Roundabout homolog 4 (ROBO4), a protein of 110 kDa in molecular weight, has a single-pass transmembrane structure (Non Patent Literature 1) and is known to suppress angiogenesis through the binding to a known angiogenesis suppressor Slit homolog 2 (Slit2) (Patent Literature 1 and Non Patent Literature 2). Slit2 has been reported to suppress the migration of HUVEC promoted by a vascular endothelial growth factor (VEGF) and has also been reported to suppress the promotion of cell migration by VEGF or bFGF for ROBO4 gene-transfected vascular endothelial cells (hereinafter, the vascular endothelial cell is also referred to as “EC”) compared with empty vector-transfected EC (Patent Literature 1 and Non Patent Literatures 2 to 4).
Moreover, it has been reported that the suppressive effect of Slit2 on the promotion of cell migration, promotion of lumen formation, or increase in permeability by VEGF is observed in EC derived from a wild-type mouse or EC transfected with control siRNA, but not observed in EC derived from a ROBO4 gene-knockout mouse or EC transfected with siRNA to knock-down the ROBO4 gene (Patent Literature 2 and Non Patent Literatures 4 to 6). Furthermore, it has been reported that Slit2 suppresses, via ROBO4, angiogenesis or increase in vascular permeability in mouse models with laser-induced choroidal neovascularization or oxygen-induced retinopathy, which are animal disease models with exudative age-related macular degeneration or diabetic retinopathy (Patent Literature 2 and Non Patent Literature 4).
In spite of these findings, there are also reports showing that ROBO4 does not bind to Slit2 (Non Patent Literature 9 and Patent Literature 5). It has also been reported as to its functions that ROBO4 participates in the promotion of angiogenesis rather than the suppression of angiogenesis, because the migration or lumen formation of ROBO4 gene-knockout EC is inhibited (Non Patent Literatures 10 and 11).
In clinical practice, ROBO4 has been reported to be highly expressed in intratumoral vessels in liver metastasis from colon cancer, ganglioglioma, bladder cancer, breast cancer, metastatic melanoma, kidney cancer, lung cancer, liver cancer, or colon cancer (Patent Literature 3 and Non Patent Literatures 1, 3, and 7). Moreover, ROBO4 has been reported to be also expressed in blood vessels in the fibrovascular membranes of proliferative diabetic retinopathy patients (Non Patent Literature 8). As such, ROBO4 is expressed in vascular endothelial cells, particularly, endothelial cells in blood vessels newly formed in a pathological condition. This may suggest a pathological angiogenesis resulting from the high expression of ROBO4, but may also suggest the compensatory expression of ROBO4 for suppressing pathological angiogenesis.

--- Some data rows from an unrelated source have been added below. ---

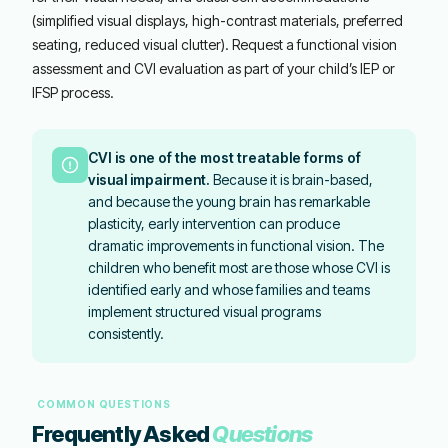
(simplified visual displays, high-contrast materials, preferred
seating, reduced visual clutter). Request a functional vision
assessment and CVI evaluation as part of your child’s IEP or
IFSP process.
CVI is one of the most treatable forms of
visual impairment.
Because it is brain-based,
and because the young brain has remarkable
plasticity, early intervention can produce
dramatic improvements in functional vision. The
children who benefit most are those whose CVI is
identified early and whose families and teams
implement structured visual programs
consistently.
COMMON QUESTIONS
Frequently Asked
Questions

As described above, ROBO4 is involved in an anti-angiogenesis effect. Thus, an antibody against ROBO4 and a functional fragment thereof are presumably useful in the treatment of a disease involving angiogenesis. However, it is uncertain whether either an agonistic or antagonistic antibody against ROBO4 suppresses or promotes angiogenesis.
Antibodies described in EP Patent No. 1,565,491 (Patent Literature 4) and WO2008/100805 (Patent Literature 5) are known as the antibody against ROBO4 (hereinafter, referred to as an “anti-ROBO4 antibody”). But none of these antibodies does not show a suppressive or inhibitory effect on angiogenesis in vivo.